Could you just answer the question that's well-stated in 9:14? It's time to leave George Bush behind, and get back to the question of the mom with the white girl who wasn't accepted. Was it wrong to mention that her kid is not favored today?
Anonymous
Anonymous wrote:Before co-education, white girls (many from analogous elite prep schools) were beneficiaries of affirmative action and preferential admissions at the "seven sister" schools of higher education (e.g, Wellesley, Smith, Holyoke). Many in turn duly married their affirmative action male Ivy graduate counterparts.



My seven sisters schools was accepting black women in the 40s -- there's a black alumna (pretty old at this point, like the rest of her class) mentioned in the Alumnae Quarterly which I got this week. There probably weren't all that many AAs there back then, because I'm guessing the problem was that not many AAs could afford to send their kids to a private college in those days. But the point is there were some.
Anonymous
The last question is irrelevant to this post. What is very relevant is that you are the paranoid woman with both auditory and visual hallucinations who for lack of argument seeks refuge by accusing others of calling your a racist (in your own unadulterated words). One wonders how much about the Ivy League or the Seven Sisters you really know? Did you even attend university?
Anonymous
I agree. There were a sprinkling of AAs in these schools over the last century and a half. Seems you think this is the rule rather than the exception?
Anonymous
Boring old vanilla girls are the ones who are losing out today. And, I'm opposed to discrimination of any kind...sex, race, creed, religion, etc. For the person who jumped on the poster who said AA men were accepted into the Ivies before boring vanilla girls. That is true. Check out "The Chosen" by Prof. Karabel of Berkeley. He's not in favor of discrimination either...he just explored how people used to get into the Ivies up until today's tmes.
Anonymous
Anonymous wrote:The last question is irrelevant to this post. What is very relevant is that you are the paranoid woman with both auditory and visual hallucinations who for lack of argument seeks refuge by accusing others of calling your a racist (in your own unadulterated words). One wonders how much about the Ivy League or the Seven Sisters you really know? Did you even attend university?

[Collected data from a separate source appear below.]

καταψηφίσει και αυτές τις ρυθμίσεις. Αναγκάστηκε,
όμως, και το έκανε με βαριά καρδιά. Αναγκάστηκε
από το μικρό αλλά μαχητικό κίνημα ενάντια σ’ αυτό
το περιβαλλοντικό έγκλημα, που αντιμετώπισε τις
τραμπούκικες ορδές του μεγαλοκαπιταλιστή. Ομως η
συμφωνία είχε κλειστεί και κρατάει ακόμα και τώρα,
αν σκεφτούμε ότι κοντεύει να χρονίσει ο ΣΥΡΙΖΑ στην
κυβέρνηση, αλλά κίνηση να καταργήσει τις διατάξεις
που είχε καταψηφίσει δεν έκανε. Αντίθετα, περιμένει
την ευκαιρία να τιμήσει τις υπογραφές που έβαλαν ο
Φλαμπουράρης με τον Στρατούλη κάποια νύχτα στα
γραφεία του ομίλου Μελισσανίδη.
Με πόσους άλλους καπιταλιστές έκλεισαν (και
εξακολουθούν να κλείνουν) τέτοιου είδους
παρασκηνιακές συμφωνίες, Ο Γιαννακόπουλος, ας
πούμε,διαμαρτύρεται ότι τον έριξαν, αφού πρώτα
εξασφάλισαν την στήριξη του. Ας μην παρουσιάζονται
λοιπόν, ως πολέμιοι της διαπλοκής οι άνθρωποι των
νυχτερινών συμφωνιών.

Again, please stop with the ad hominem attacks, and please stop misinterpreting my posts. I won't even dignify the post above with an answer.

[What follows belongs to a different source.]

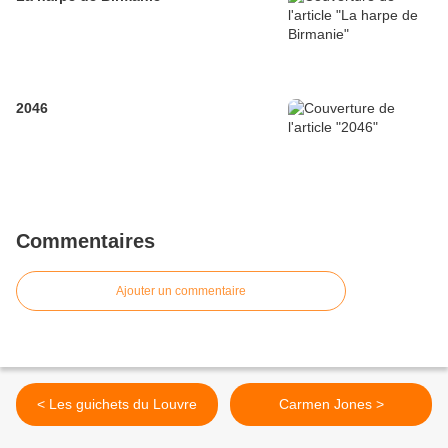
2046
Commentaires
Ajouter un commentaire
< Les guichets du Louvre
Carmen Jones >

Again: Why did people jump on the mom with the white girl who didn't make it into college (I'm not that mom, by the way)?

Could somebody (not poster above, who seems to be a master of avoidance) answer this?
Anonymous
I agree with PP...so why did everyone jump on that mom of vanilla white girl?
Anonymous
Anonymous wrote:The last question is irrelevant to this post. What is very relevant is that you are the paranoid woman with both auditory and visual hallucinations who for lack of argument seeks refuge by accusing others of calling your a racist (in your own unadulterated words). One wonders how much about the Ivy League or the Seven Sisters you really know? Did you even attend university?
\

Troll.
Anonymous
I'm vanilla's mom ... she has turned out just fine.. and we're not holding any grudges. For the mean spirited mom who offered her "brown-skinned daughter" would get mine a job -- thanks for the offer. But, mine is well set as she established her own company ten years ago and hires people of all colors, races, schools, whatever.